I think the missing element in this setup is the ISL between SW1 and SW2. If both switches were stacked one would immediately see that both LACP trunks would be operating with 2 ports each.
If one switch fails, the trunk from the active FGT would halfe in bandwidth but continue to work. If you need the complete bandwidth at all times, monitor those links to trigger a HA failover if one link fails.
As Graham said, you can not make a LAG between two independent L2 switches. You must either stack them (e.g. Catalyst stack-ring) or make a VPC (Cisco Nexus). If you only have two stand-alone L2 switches, the best you could do would be something like this:
This will give you some link redundancy and aggregation, but in case of e.g. the switch of the active firewall goes down/is rebooted, it will trigger a HA-failover.
You have to link the two switches to prevent loops in the network and have a path for the traffic that reaches one and needs to go through the other.
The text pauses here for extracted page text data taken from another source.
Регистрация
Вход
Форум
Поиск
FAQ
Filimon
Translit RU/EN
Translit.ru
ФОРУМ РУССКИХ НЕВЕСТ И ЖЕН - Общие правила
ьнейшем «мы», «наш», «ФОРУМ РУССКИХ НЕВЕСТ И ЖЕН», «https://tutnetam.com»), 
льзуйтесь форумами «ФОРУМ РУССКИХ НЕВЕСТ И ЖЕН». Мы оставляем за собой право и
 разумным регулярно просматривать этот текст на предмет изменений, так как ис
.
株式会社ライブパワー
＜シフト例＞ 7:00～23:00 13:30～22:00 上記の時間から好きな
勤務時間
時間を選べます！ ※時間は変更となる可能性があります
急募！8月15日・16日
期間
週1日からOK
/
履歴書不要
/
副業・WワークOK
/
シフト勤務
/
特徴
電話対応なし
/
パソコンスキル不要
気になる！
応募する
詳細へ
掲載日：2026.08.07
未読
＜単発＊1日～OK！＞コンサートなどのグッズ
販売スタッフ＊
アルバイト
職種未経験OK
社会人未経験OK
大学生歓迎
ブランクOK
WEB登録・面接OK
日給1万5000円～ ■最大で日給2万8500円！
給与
If you configure LACP on FortiGate you have to consider a point. Don't put the ports of both FortiGate units in one LACP group on the switch. You should add them to two different groups. If you do the setup as your design, FortiGate will detect different switches on the ports, and one of the ports will work and the other will not. But we have two FortiGate. will they both choose the same switch or the master will do it? I am not sure. If the two units activate the link on different switches STP should disable one.
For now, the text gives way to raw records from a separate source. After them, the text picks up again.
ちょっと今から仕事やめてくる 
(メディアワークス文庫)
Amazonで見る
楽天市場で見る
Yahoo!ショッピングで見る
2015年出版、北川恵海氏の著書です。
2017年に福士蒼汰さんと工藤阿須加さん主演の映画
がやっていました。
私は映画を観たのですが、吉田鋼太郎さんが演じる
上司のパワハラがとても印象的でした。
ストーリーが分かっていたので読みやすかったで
For completeness sake - yes, as others have said, you CANNOT create an aggregate trunk to 2 separate Cisco switches WITH LACP (you would get an error on FGT side "mismatch aggregate ID" of a sort and one aggregate would not form) . On the other hand, you can create an aggregate if you disable LACP altogether, and form the aggregate statically. I can't vouch how good will it be, or will it work as expected, but aggregate will come up. I had to do it (unfortunately) in specific circumstances and it worked - Fortigate to 2 Cisco switches w/o LACP.